Maçın kendisi sıkı bir mücadeleydi. Real Madrid, 33. dakikada Gonzalo Garcia’nın Rodrygo’nun asistinde yaptığı sakin bir vuruşla öne geçti. Ancak Al Hilal, devre arasında Ruben Neves’in ceza sahası içinde yaptığı bir faulün ardından çevirdiği penaltıyla karşılık verdi. İkinci yarıda Real Madrid, büyük ölçüde Guler’in yaratıcılığıyla galibiyet için çabaladı, ancak kahraman Bono liderliğindeki Al Hilal savunması sıkı durdu. Maçın belirleyici anı, Real Madrid’in Fran Garcia’nın Al Hilal’den Mohammed Al-Qahtani tarafından yüzüne yakalanmasının ardından uzatma dakikalarında bir penaltı verilmesiyle geldi. Federico Valverde öne çıktı ancak Bono’nun muhteşem bir kurtarışıyla penaltısı engellendi ve maç 1-1 sona erdi.

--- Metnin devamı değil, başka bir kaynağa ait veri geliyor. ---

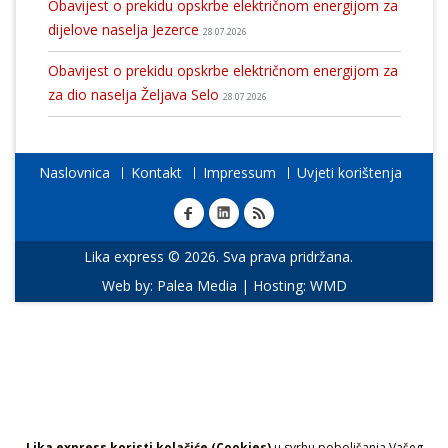
Obavijest o prekidu opskrbe električnom energijom za
dijelove naselja Jezerce
28.07.2026
Obavijest o prekidu opskrbe električnom energijom za
za dio naselja Željava Selo
28.07.2026
Naslovnica
Kontakt
Impressum
Uvjeti korištenja
Lika express © 2026. Sva prava pridržana.
Web by:
Palea Media
| Hosting:
WMD
Lika express koristi kolačiće (Cookies)
u svrhu poboljšanja Vašeg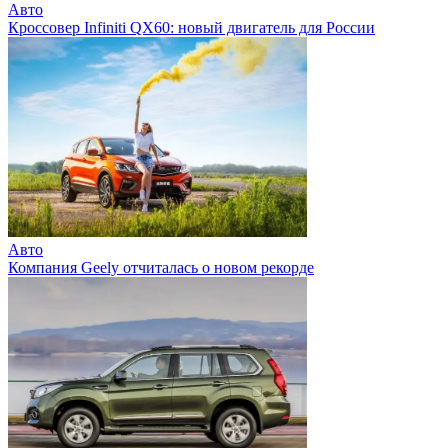
Авто
Кроссовер Infiniti QX60: новый двигатель для России
Авто
Компания Geely отчиталась о новом рекорде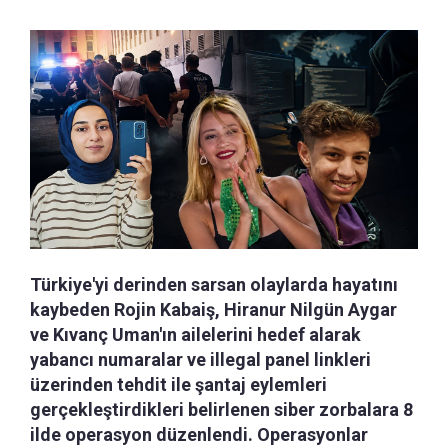
Türkiye'yi derinden sarsan olaylarda hayatını
kaybeden Rojin Kabaiş, Hiranur Nilgün Aygar
ve Kıvanç Uman'ın ailelerini hedef alarak
yabancı numaralar ve illegal panel linkleri
üzerinden tehdit ile şantaj eylemleri
gerçekleştirdikleri belirlenen siber zorbalara 8
ilde operasyon düzenlendi. Operasyonlar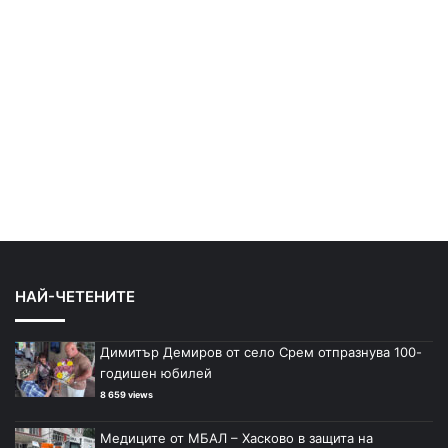
НАЙ-ЧЕТЕНИТЕ
Димитър Демиров от село Срем отпразнува 100-
годишен юбилей
8 659 views
Медиците от МБАЛ – Хасково в защита на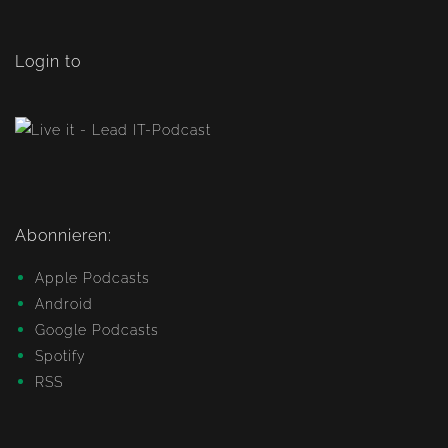
Login to
Abonnieren:
Apple Podcasts
Android
Google Podcasts
Spotify
RSS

Guler’in performansı sadece analistlerden övgü almakla kalmadı, aynı zamanda dünya çapındaki hayranların hayal gücünü de ele geçirdi. X’te taraftarlar onun performansını övdü ve bir kullanıcı, @MadridMuse, “Arda Guler Al Hilal’e karşı: 3 şut (1’i direkten döndü), 3 şans yarattı (çoğu), 3/5 isabetli orta, son üçte 6 pas, kazanılan 3/4 ikili mücadele, 7.5 reyting. Yedek kulübesinden anında etki .” yazdı. Başka bir taraftar, @RisingStarXI, dinamik varlığını vurgulayarak ona “SİKTİRİK BİR TOPÇU” adını verdi. Bu hayranlık dalgası, Real Madrid’in oyununa kritik bir anda enerji ve yaratıcılık katma yeteneğine bir gönderme olan yeni takma adı olan “Türk Kıvılcımı”nın doğmasına yol açtı.

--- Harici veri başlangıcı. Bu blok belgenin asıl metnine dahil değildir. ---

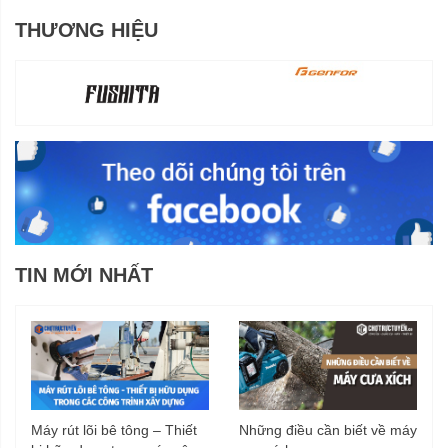
THƯƠNG HIỆU
TIN MỚI NHẤT
Máy rút lõi bê tông – Thiết
Những điều cần biết về máy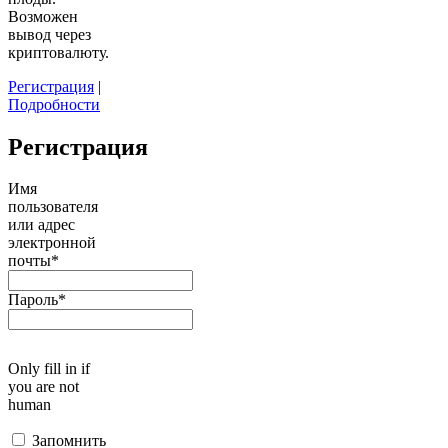
Возможен
вывод через
криптовалюту.
Регистрация
|
Подробности
Регистрация
Имя
пользователя
или адрес
электронной
почты
*
Пароль
*
Only fill in if
you are not
human
Запомнить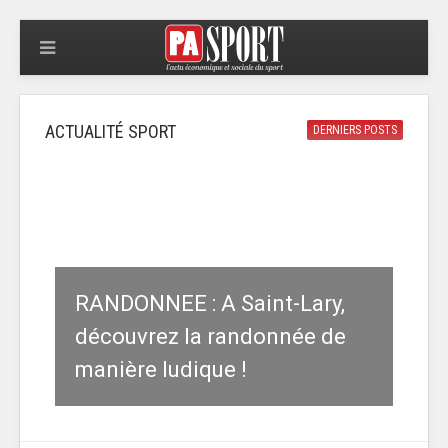
ACTUALITÉ SPORT
DERNIERS POSTS
RANDONNEE : A Saint-Lary,
découvrez la randonnée de
manière ludique !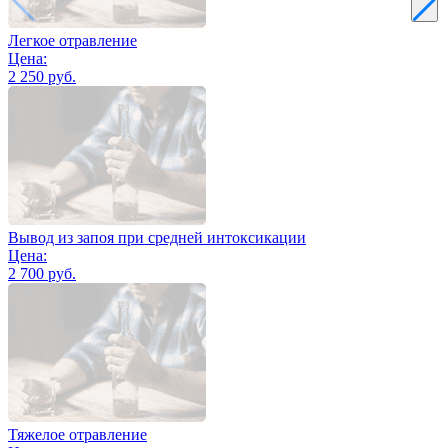
Легкое отравление
Цена:
2 250 руб.
Вывод из запоя при средней интоксикации
Цена:
2 700 руб.
Тяжелое отравление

Xabi Alonso için, kura görevinin ayıklatıcı bir başlangıcıydı, ancak Güler’in performansı kadrosundaki potansiyele dair bir fikir verdi. Genç Türk’ün performansı, Real Madrid’e geldiğinden beri neden harika bir oyuncu olarak görüldüğünü hatırlattı. Maçta ilk 11’de başlamamasına rağmen (bazı taraftarların Alonso’nun kadrosunda önemli bir rol oynamasını beklemesine rağmen) Güler, oyunu değiştirebileceğini kanıtladı. İleriye doğru ilerleme, şans yaratma ve defans oyuncularına meydan okuma yeteneği, Alonso’ya Real Madrid’in Pachuca’ya karşı oynayacağı bir sonraki H Grubu maçına hazırlanırken düşünmesi gereken çok şey verdi.
Bu arada Al Hilal, iyi eğitilmiş defansı ve hücumdaki klinik anlarıyla zorlu bir güç olduğunu gösterdi. Suudi tarafının dayanıklılığı, Bono’nun kahramanlıklarıyla birleşince, futbol devlerinden birine karşı değerli bir puanla ayrılmalarını sağladı. Real Madrid için maç, Alonso’nun maç sonrası yorumlarında belirttiği gibi, özellikle savunma uyumu ve son üçte birlik verimliliklerinde iyileştirme yapılması gereken alanları vurguladı: “Her maçtan ders çıkarıp gelişmeye devam edeceğiz.”
FIFA Kulüpler Dünya Kupası ilerledikçe, tüm gözler Arda Güler’in yeni lakabına uygun yaşamaya devam edip edemeyeceğini ve Real Madrid’in ilk 11’indeki yerini sağlamlaştırıp sağlamlaştıramayacağını görmek için üzerinde olacak. Al Hilal’e karşı gösterdiği performans sadece özgüvenini artırmakla kalmadı, aynı zamanda futbol dünyasına bir mesaj da gönderdi: “Türk Kıvılcımı” parlamaya hazır.